### EXERCISE AIM
Take from the data every line in which the word "South" is found.

(Collected data entries)
◆ ◆ ◆ ◆

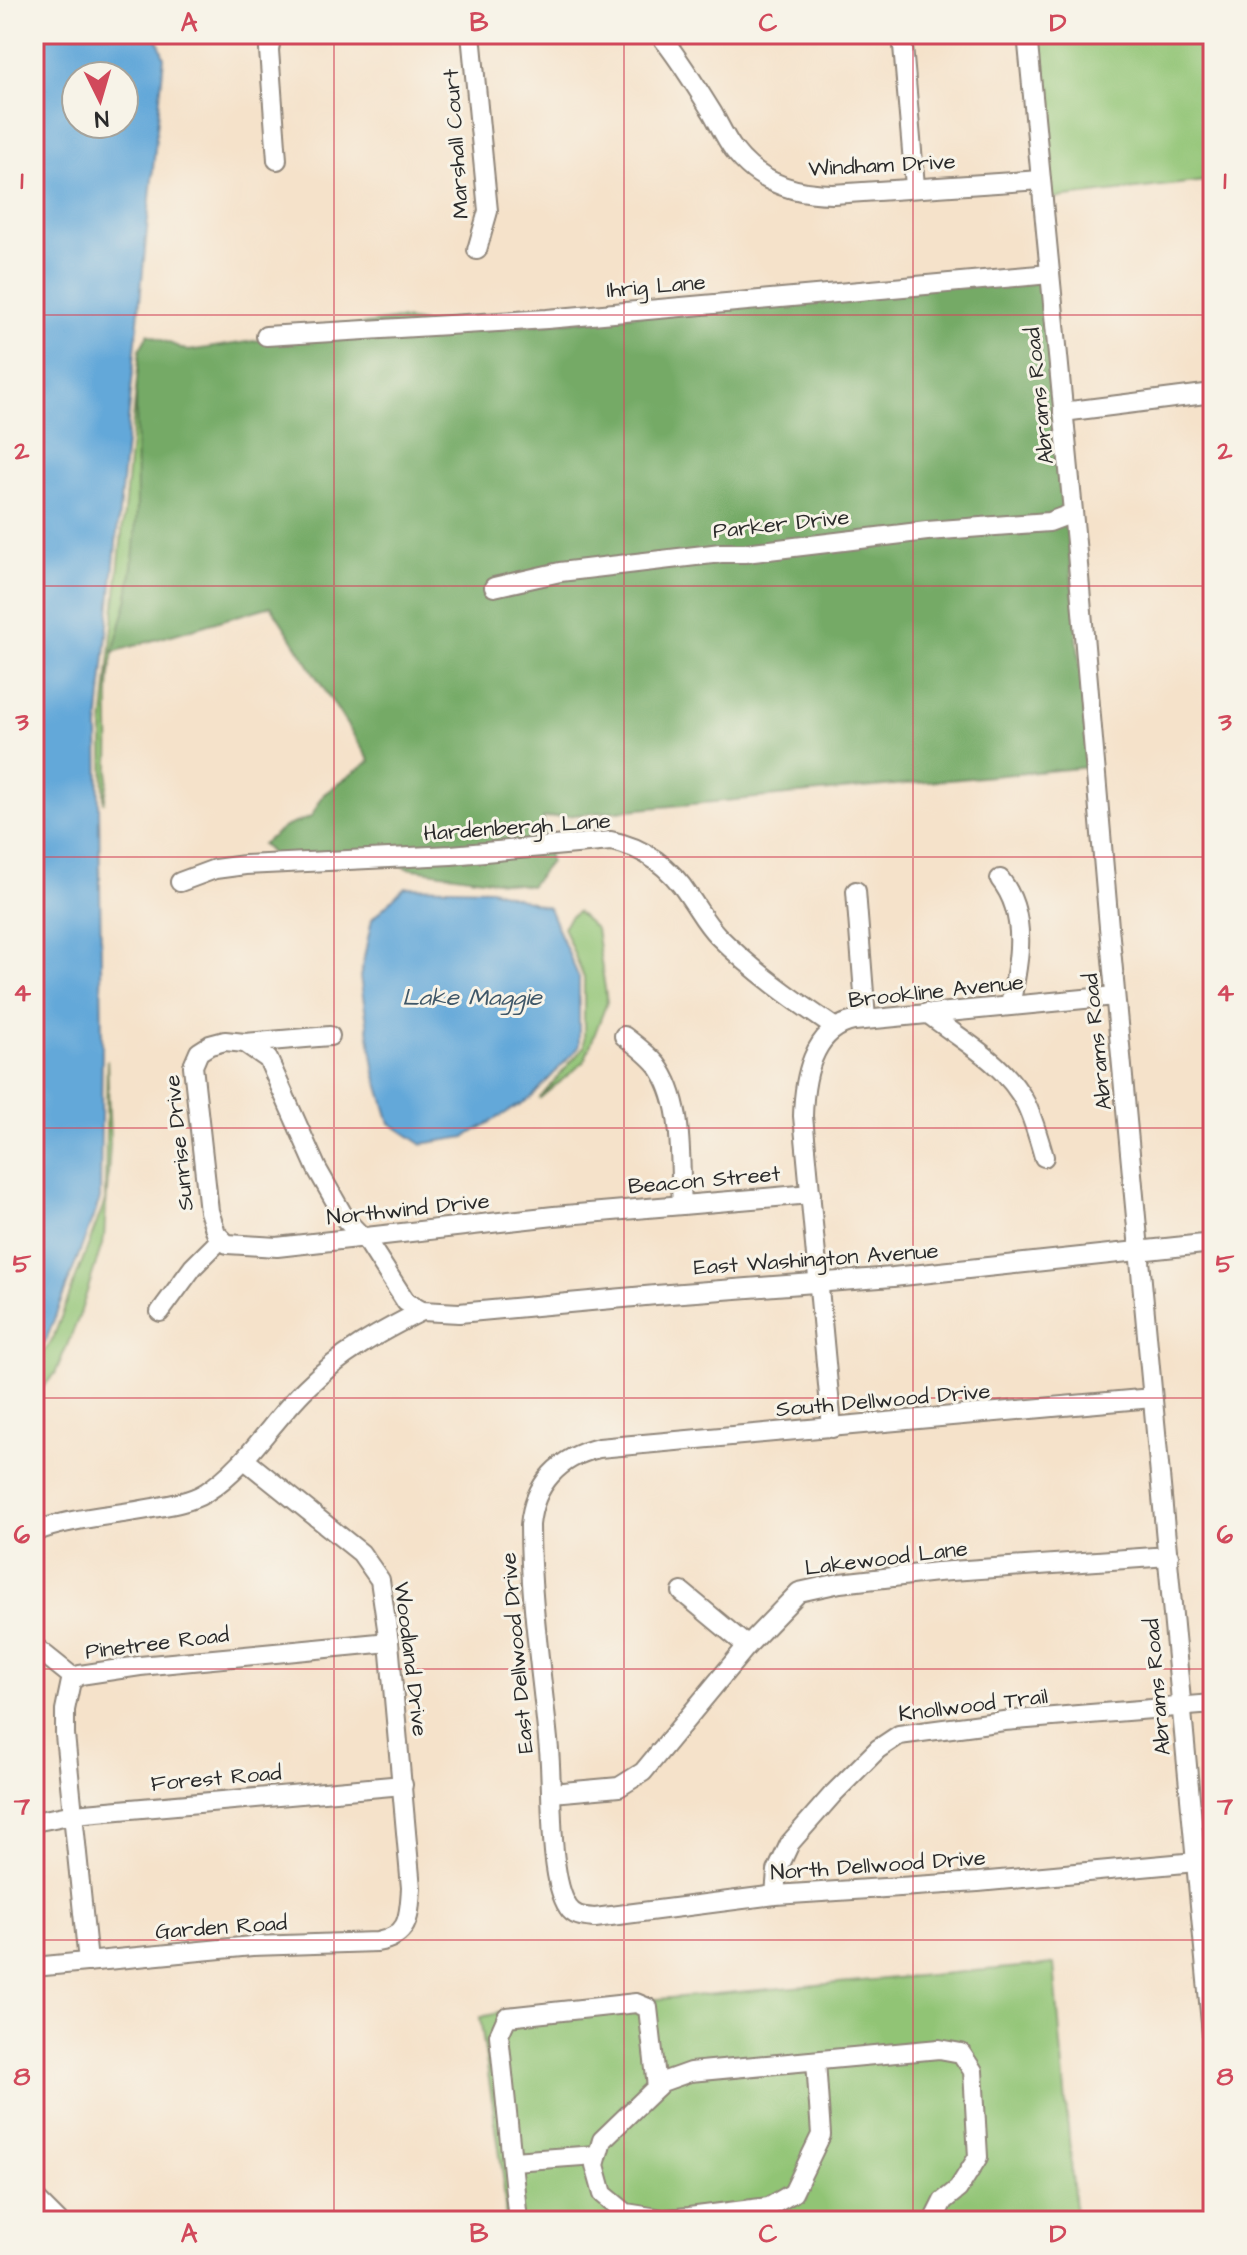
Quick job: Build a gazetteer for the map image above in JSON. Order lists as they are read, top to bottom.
{
  "streets": {
    "street": [
      "Marshall Court",
      "Windham Drive",
      "Ihrig Lane",
      "Abrams Road",
      "Parker Drive",
      "Hardenbergh Lane",
      "Brookline Avenue",
      "Sunrise Drive",
      "Beacon Street",
      "Northwind Drive",
      "East Washington Avenue",
      "South Dellwood Drive",
      "Lakewood Lane",
      "Pinetree Road",
      "East Dellwood Drive",
      "Woodland Drive",
      "Knollwood Trail",
      "Forest Road",
      "North Dellwood Drive",
      "Garden Road"
    ]
  },
  "crossings": [
    ["Windham Drive", "Abrams Road"],
    ["Ihrig Lane", "Abrams Road"],
    ["Abrams Road", "Parker Drive"],
    ["Abrams Road", "Brookline Avenue"],
    ["Abrams Road", "East Washington Avenue"],
    ["Abrams Road", "South Dellwood Drive"],
    ["Abrams Road", "Lakewood Lane"],
    ["Abrams Road", "Knollwood Trail"],
    ["Abrams Road", "North Dellwood Drive"],
    ["Hardenbergh Lane", "Brookline Avenue"],
    ["Brookline Avenue", "Beacon Street"],
    ["Brookline Avenue", "East Washington Avenue"],
    ["Brookline Avenue", "South Dellwood Drive"],
    ["Sunrise Drive", "Northwind Drive"],
    ["Beacon Street", "Northwind Drive"],
    ["South Dellwood Drive", "East Dellwood Drive"],
    ["Lakewood Lane", "East Dellwood Drive"],
    ["Pinetree Road", "Woodland Drive"],
    ["Pinetree Road", "Forest Road"],
    ["Pinetree Road", "Garden Road"],
    ["East Dellwood Drive", "North Dellwood Drive"],
    ["Woodland Drive", "Forest Road"],
    ["Woodland Drive", "Garden Road"],
    ["Knollwood Trail", "North Dellwood Drive"]
  ],
  "water": ["Lake Maggie"],
  "north": "bottom",
  "grid": {
    "columns": [
      "A",
      "B",
      "C",
      "D"
    ],
    "rows": [
      "1",
      "2",
      "3",
      "4",
      "5",
      "6",
      "7",
      "8"
    ]
  }
}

◆ ◆ ◆ ◆

### TASK RESULT
      "South Dellwood Drive",
    ["Abrams Road", "South Dellwood Drive"],
    ["Brookline Avenue", "South Dellwood Drive"],
    ["South Dellwood Drive", "East Dellwood Drive"],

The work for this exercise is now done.